DATE: THURSDAY, May 10, 1990                   TAG: 9005100562
SECTION: NATIONAL/INTERNATIONAL                    PAGE: A/3   EDITION: EVENING 
SOURCE: Associated Press
DATELINE: BOSTON                                LENGTH: Medium


ALTERNATIVE AIDS TREATMENT STUDIED

The experimental drug DDI can help AIDS patients gain weight and feel better but can have severe, even life-threatening side effects, according to two reports published today.

Many hoped the new medicine would be a less toxic alternative to AZT, the only medicine approved for routine use against AIDS. A major nationwide study is under way to see how DDI compares with AZT in controlling the disease.

The new, smaller studies confirm that DDI is promising, but also caution that it can harm the pancreas and cause other painful symptoms.

"There is some evidence that it inhibits the AIDS virus," said Dr. Howard Liebman of Boston City Hospital, senior author of one of the studies. "The important question is: Will the spectrum of toxicity prove to be the limiting factor of the drug? Will that make it not any better than AZT and perhaps worse?"

The two studies, conducted on small numbers of patients by doctors at Boston City and the University of Rochester, were published in the New England Journal of Medicine. The results were similar to those of another preliminary study conducted at the National Cancer Institute and published last July in Science.

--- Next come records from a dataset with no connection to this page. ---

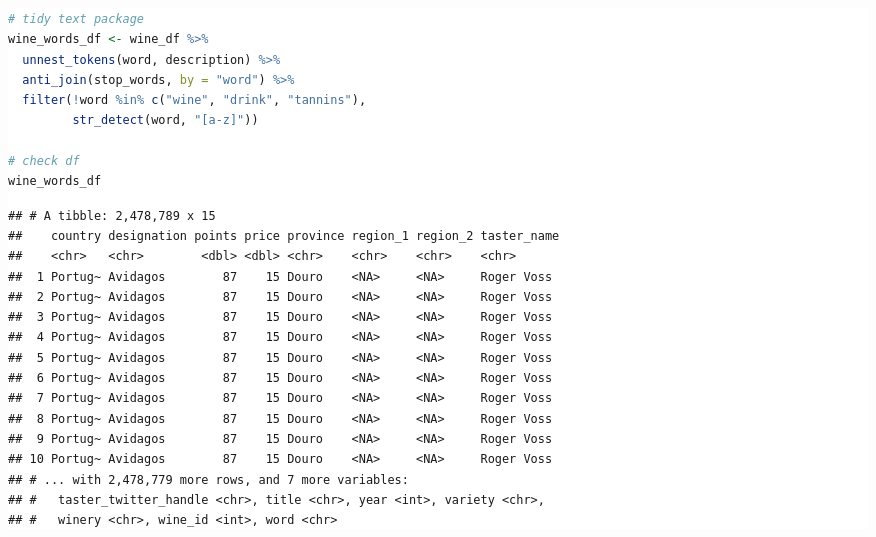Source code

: 

``` r
# tidy text package
wine_words_df <- wine_df %>%
  unnest_tokens(word, description) %>%
  anti_join(stop_words, by = "word") %>%
  filter(!word %in% c("wine", "drink", "tannins"),
         str_detect(word, "[a-z]"))

# check df 
wine_words_df
```

    ## # A tibble: 2,478,789 x 15
    ##    country designation points price province region_1 region_2 taster_name
    ##    <chr>   <chr>        <dbl> <dbl> <chr>    <chr>    <chr>    <chr>      
    ##  1 Portug~ Avidagos        87    15 Douro    <NA>     <NA>     Roger Voss 
    ##  2 Portug~ Avidagos        87    15 Douro    <NA>     <NA>     Roger Voss 
    ##  3 Portug~ Avidagos        87    15 Douro    <NA>     <NA>     Roger Voss 
    ##  4 Portug~ Avidagos        87    15 Douro    <NA>     <NA>     Roger Voss 
    ##  5 Portug~ Avidagos        87    15 Douro    <NA>     <NA>     Roger Voss 
    ##  6 Portug~ Avidagos        87    15 Douro    <NA>     <NA>     Roger Voss 
    ##  7 Portug~ Avidagos        87    15 Douro    <NA>     <NA>     Roger Voss 
    ##  8 Portug~ Avidagos        87    15 Douro    <NA>     <NA>     Roger Voss 
    ##  9 Portug~ Avidagos        87    15 Douro    <NA>     <NA>     Roger Voss 
    ## 10 Portug~ Avidagos        87    15 Douro    <NA>     <NA>     Roger Voss 
    ## # ... with 2,478,779 more rows, and 7 more variables:
    ## #   taster_twitter_handle <chr>, title <chr>, year <int>, variety <chr>,
    ## #   winery <chr>, wine_id <int>, word <chr>
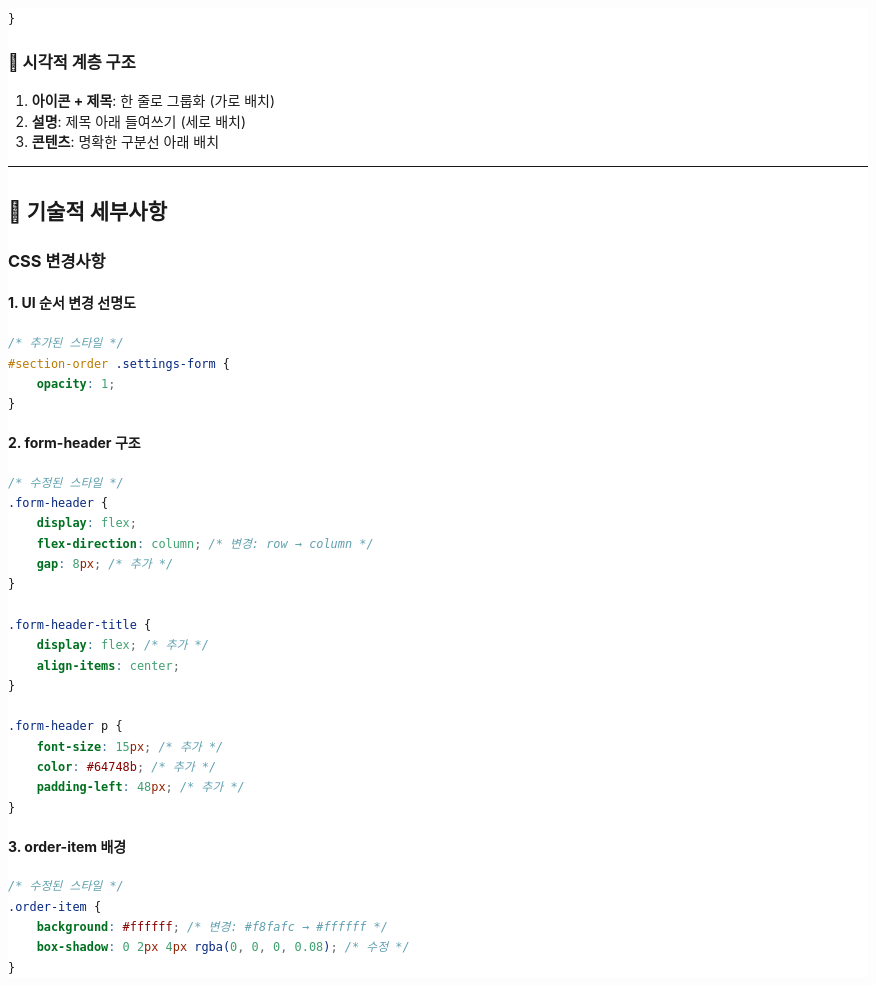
 ```css
}
```

### 🎯 시각적 계층 구조
1. **아이콘 + 제목**: 한 줄로 그룹화 (가로 배치)
2. **설명**: 제목 아래 들여쓰기 (세로 배치)
3. **콘텐츠**: 명확한 구분선 아래 배치

---

## 🔧 기술적 세부사항

### CSS 변경사항

#### 1. **UI 순서 변경 선명도**
```css
/* 추가된 스타일 */
#section-order .settings-form {
    opacity: 1;
}
```

#### 2. **form-header 구조**
```css
/* 수정된 스타일 */
.form-header {
    display: flex;
    flex-direction: column; /* 변경: row → column */
    gap: 8px; /* 추가 */
}

.form-header-title {
    display: flex; /* 추가 */
    align-items: center;
}

.form-header p {
    font-size: 15px; /* 추가 */
    color: #64748b; /* 추가 */
    padding-left: 48px; /* 추가 */
}
```

#### 3. **order-item 배경**
```css
/* 수정된 스타일 */
.order-item {
    background: #ffffff; /* 변경: #f8fafc → #ffffff */
    box-shadow: 0 2px 4px rgba(0, 0, 0, 0.08); /* 수정 */
}
```
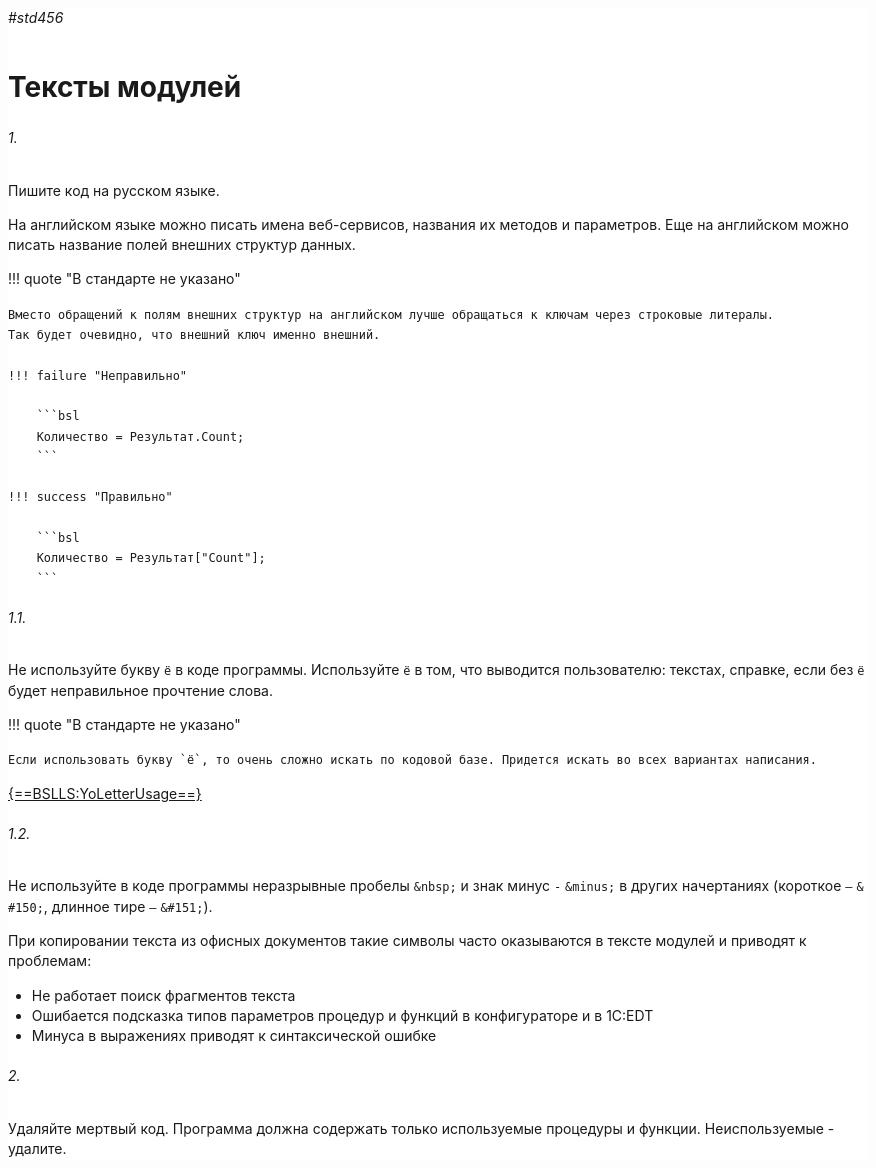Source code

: ###### #std456

# Тексты модулей

###### 1.

Пишите код на русском языке.

На английском языке можно писать имена веб-сервисов, названия их методов и параметров.
Еще на английском можно писать название полей внешних структур данных.

!!! quote "В стандарте не указано"

    Вместо обращений к полям внешних структур на английском лучше обращаться к ключам через строковые литералы.
    Так будет очевидно, что внешний ключ именно внешний.

    !!! failure "Неправильно"

        ```bsl
        Количество = Результат.Count;
        ```

    !!! success "Правильно"

        ```bsl
        Количество = Результат["Count"];
        ```

###### 1.1.

Не используйте букву `ё` в коде программы. 
Используйте `ё` в том, что выводится пользователю: текстах, справке, если без `ё` будет неправильное прочтение слова.

!!! quote "В стандарте не указано"

    Если использовать букву `ё`, то очень сложно искать по кодовой базе. Придется искать во всех вариантах написания.

[{==BSLLS:YoLetterUsage==}](../diagnostics/bslls/YoLetterUsage.md)

###### 1.2.

Не используйте в коде программы неразрывные пробелы `&nbsp;` и знак минус `-` `&minus;` в других начертаниях (короткое `–` `&#150;`, длинное тире `—` `&#151;`).

При копировании текста из офисных документов такие символы часто оказываются в тексте модулей и приводят к проблемам:

- Не работает поиск фрагментов текста
- Ошибается подсказка типов параметров процедур и функций в конфигураторе и в 1С:EDT
- Минуса в выражениях приводят к синтаксической ошибке

###### 2.

Удаляйте мертвый код. Программа должна содержать только используемые процедуры и функции. Неиспользуемые - удалите.
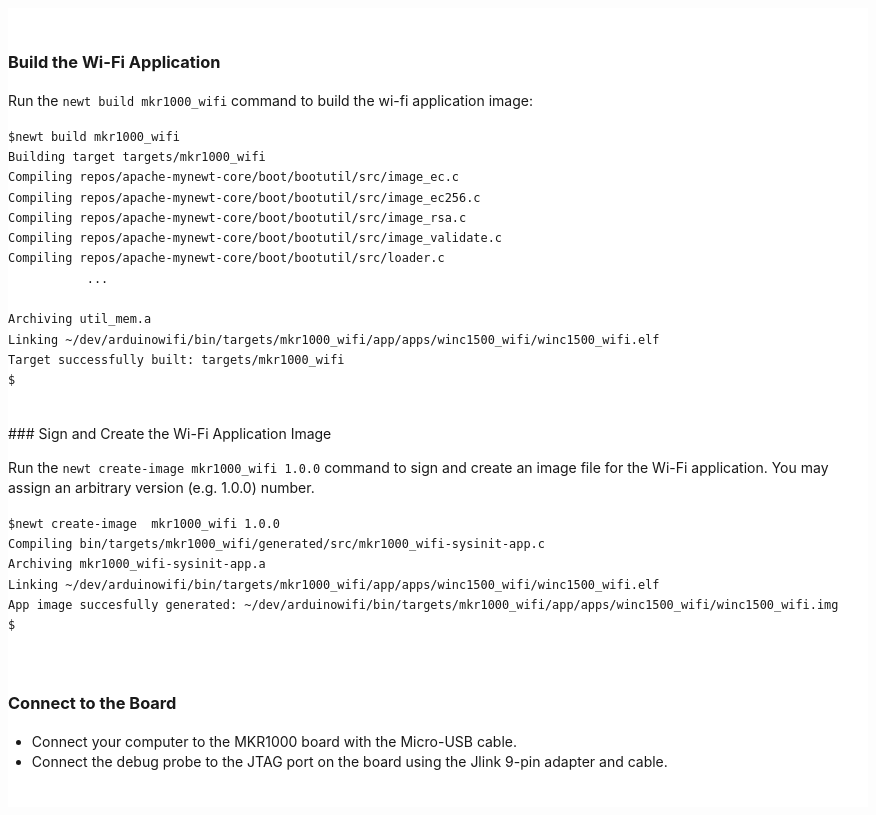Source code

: <br>

### Build the Wi-Fi Application

Run the `newt build mkr1000_wifi` command to build the wi-fi application image:

```no-highlight
$newt build mkr1000_wifi
Building target targets/mkr1000_wifi
Compiling repos/apache-mynewt-core/boot/bootutil/src/image_ec.c
Compiling repos/apache-mynewt-core/boot/bootutil/src/image_ec256.c
Compiling repos/apache-mynewt-core/boot/bootutil/src/image_rsa.c
Compiling repos/apache-mynewt-core/boot/bootutil/src/image_validate.c
Compiling repos/apache-mynewt-core/boot/bootutil/src/loader.c
           ...

Archiving util_mem.a
Linking ~/dev/arduinowifi/bin/targets/mkr1000_wifi/app/apps/winc1500_wifi/winc1500_wifi.elf
Target successfully built: targets/mkr1000_wifi
$
```
<br>
### Sign and Create the Wi-Fi Application Image

Run the `newt create-image mkr1000_wifi 1.0.0` command to sign and create an image file for the Wi-Fi application. You may assign an arbitrary version (e.g. 1.0.0) number.


```no-highlight
$newt create-image  mkr1000_wifi 1.0.0
Compiling bin/targets/mkr1000_wifi/generated/src/mkr1000_wifi-sysinit-app.c
Archiving mkr1000_wifi-sysinit-app.a
Linking ~/dev/arduinowifi/bin/targets/mkr1000_wifi/app/apps/winc1500_wifi/winc1500_wifi.elf
App image succesfully generated: ~/dev/arduinowifi/bin/targets/mkr1000_wifi/app/apps/winc1500_wifi/winc1500_wifi.img
$
```

<br>

### Connect to the Board 

* Connect your computer to the MKR1000 board with the Micro-USB cable. 
* Connect the debug probe to the JTAG port on the board using the Jlink 9-pin adapter and cable. 

<br>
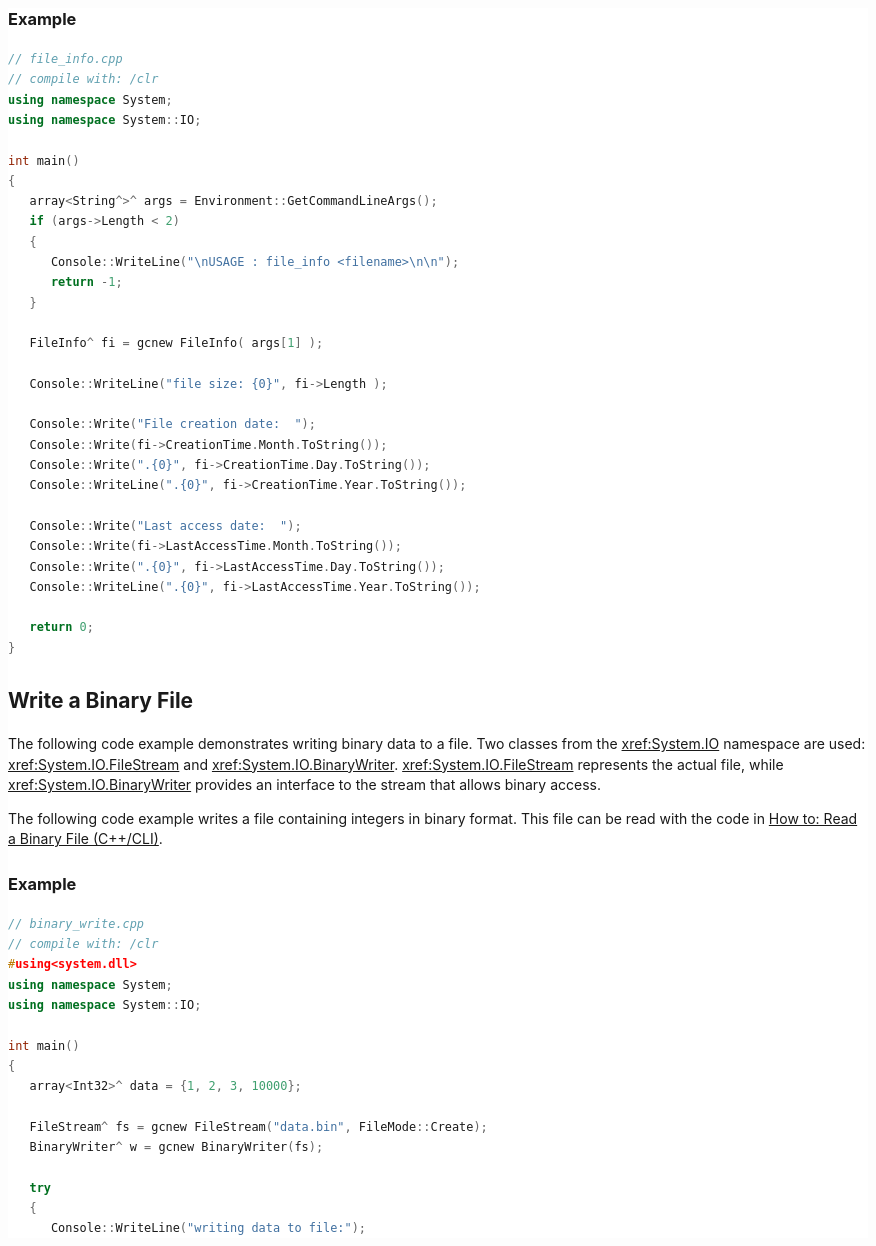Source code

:### Example

```cpp
// file_info.cpp
// compile with: /clr
using namespace System;
using namespace System::IO;

int main()
{
   array<String^>^ args = Environment::GetCommandLineArgs();
   if (args->Length < 2)
   {
      Console::WriteLine("\nUSAGE : file_info <filename>\n\n");
      return -1;
   }

   FileInfo^ fi = gcnew FileInfo( args[1] );

   Console::WriteLine("file size: {0}", fi->Length );

   Console::Write("File creation date:  ");
   Console::Write(fi->CreationTime.Month.ToString());
   Console::Write(".{0}", fi->CreationTime.Day.ToString());
   Console::WriteLine(".{0}", fi->CreationTime.Year.ToString());

   Console::Write("Last access date:  ");
   Console::Write(fi->LastAccessTime.Month.ToString());
   Console::Write(".{0}", fi->LastAccessTime.Day.ToString());
   Console::WriteLine(".{0}", fi->LastAccessTime.Year.ToString());

   return 0;
}
```

## <a name="write_binary"></a> Write a Binary File

The following code example demonstrates writing binary data to a file. Two classes from the <xref:System.IO> namespace are used: <xref:System.IO.FileStream> and <xref:System.IO.BinaryWriter>. <xref:System.IO.FileStream> represents the actual file, while <xref:System.IO.BinaryWriter> provides an interface to the stream that allows binary access.

The following code example writes a file containing integers in binary format. This file can be read with the code in [How to: Read a Binary File (C++/CLI)](#read_binary).

### Example

```cpp
// binary_write.cpp
// compile with: /clr
#using<system.dll>
using namespace System;
using namespace System::IO;

int main()
{
   array<Int32>^ data = {1, 2, 3, 10000};

   FileStream^ fs = gcnew FileStream("data.bin", FileMode::Create);
   BinaryWriter^ w = gcnew BinaryWriter(fs);

   try
   {
      Console::WriteLine("writing data to file:");
```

All three studies were so-called Phase I trials. They were intended to determine the maximum dose that patients can tolerate, not whether the medicine had an effect on their illness. Nevertheless, the researchers found that many of the patients clearly improved while taking DDI for a few weeks.

In an editorial in the New England Journal, Dr. Anthony Fauci, director of AIDS work at the National Institutes of Health, wrote that "there certainly is a suggestion of short-term benefit from DDI."

About 800 patients are enrolled in a major study that compares DDI with AZT, or zidovudine. An additional 8,600 people who cannot take AZT because of side effects or worsening symptoms are using DDI in an unusual program that makes the drug available prior to its formal approval by the Food and Drug Administration.

Even if DDI turns out to be no better than AZT, it may still be an alternative for some patients. AZT often loses its effectiveness after a year or so of treatment, and it also suppresses the body's ability to make new blood cells.